### Task to carry out
Copy exactly the lines of the data below that run from the line holding "CONTACT(プレスリリース等のご提" through the line holding "o investimento mínimo do fundo", both ends included.

### Listed entries

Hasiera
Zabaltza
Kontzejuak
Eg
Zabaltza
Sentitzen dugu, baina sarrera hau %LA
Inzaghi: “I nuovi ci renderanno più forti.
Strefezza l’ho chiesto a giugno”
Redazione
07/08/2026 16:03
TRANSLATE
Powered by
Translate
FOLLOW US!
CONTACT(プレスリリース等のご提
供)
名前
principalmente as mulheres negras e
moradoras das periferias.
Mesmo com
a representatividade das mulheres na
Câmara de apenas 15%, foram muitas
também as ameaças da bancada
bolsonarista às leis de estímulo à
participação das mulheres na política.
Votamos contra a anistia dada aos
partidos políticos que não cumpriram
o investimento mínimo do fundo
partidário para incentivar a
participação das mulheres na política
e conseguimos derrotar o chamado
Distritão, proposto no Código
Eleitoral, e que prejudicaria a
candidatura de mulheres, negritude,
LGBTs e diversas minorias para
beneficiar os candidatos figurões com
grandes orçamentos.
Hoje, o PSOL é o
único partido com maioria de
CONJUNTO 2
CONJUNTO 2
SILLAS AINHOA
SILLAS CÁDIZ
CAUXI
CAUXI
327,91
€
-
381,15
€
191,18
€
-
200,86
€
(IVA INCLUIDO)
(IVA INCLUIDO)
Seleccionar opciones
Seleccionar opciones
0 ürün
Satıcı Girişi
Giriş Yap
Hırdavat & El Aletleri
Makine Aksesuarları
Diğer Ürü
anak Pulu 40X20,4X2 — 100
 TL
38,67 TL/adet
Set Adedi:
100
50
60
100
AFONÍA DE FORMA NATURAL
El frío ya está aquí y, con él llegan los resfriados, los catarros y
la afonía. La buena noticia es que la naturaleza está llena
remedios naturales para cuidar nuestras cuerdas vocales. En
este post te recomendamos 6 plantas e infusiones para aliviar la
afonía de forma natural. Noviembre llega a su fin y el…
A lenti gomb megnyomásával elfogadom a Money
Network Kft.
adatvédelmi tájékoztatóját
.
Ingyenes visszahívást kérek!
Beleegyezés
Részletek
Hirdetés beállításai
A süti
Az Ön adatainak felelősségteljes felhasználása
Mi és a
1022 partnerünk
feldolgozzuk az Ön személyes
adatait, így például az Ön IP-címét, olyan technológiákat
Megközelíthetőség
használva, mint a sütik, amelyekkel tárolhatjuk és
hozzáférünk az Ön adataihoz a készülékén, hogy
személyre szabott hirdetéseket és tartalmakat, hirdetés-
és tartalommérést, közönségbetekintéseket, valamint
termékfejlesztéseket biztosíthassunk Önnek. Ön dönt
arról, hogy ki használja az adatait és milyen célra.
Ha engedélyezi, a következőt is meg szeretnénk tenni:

### Solution to this problem
CONTACT(プレスリリース等のご提
供)
名前
principalmente as mulheres negras e
moradoras das periferias.
Mesmo com
a representatividade das mulheres na
Câmara de apenas 15%, foram muitas
também as ameaças da bancada
bolsonarista às leis de estímulo à
participação das mulheres na política.
Votamos contra a anistia dada aos
partidos políticos que não cumpriram
o investimento mínimo do fundo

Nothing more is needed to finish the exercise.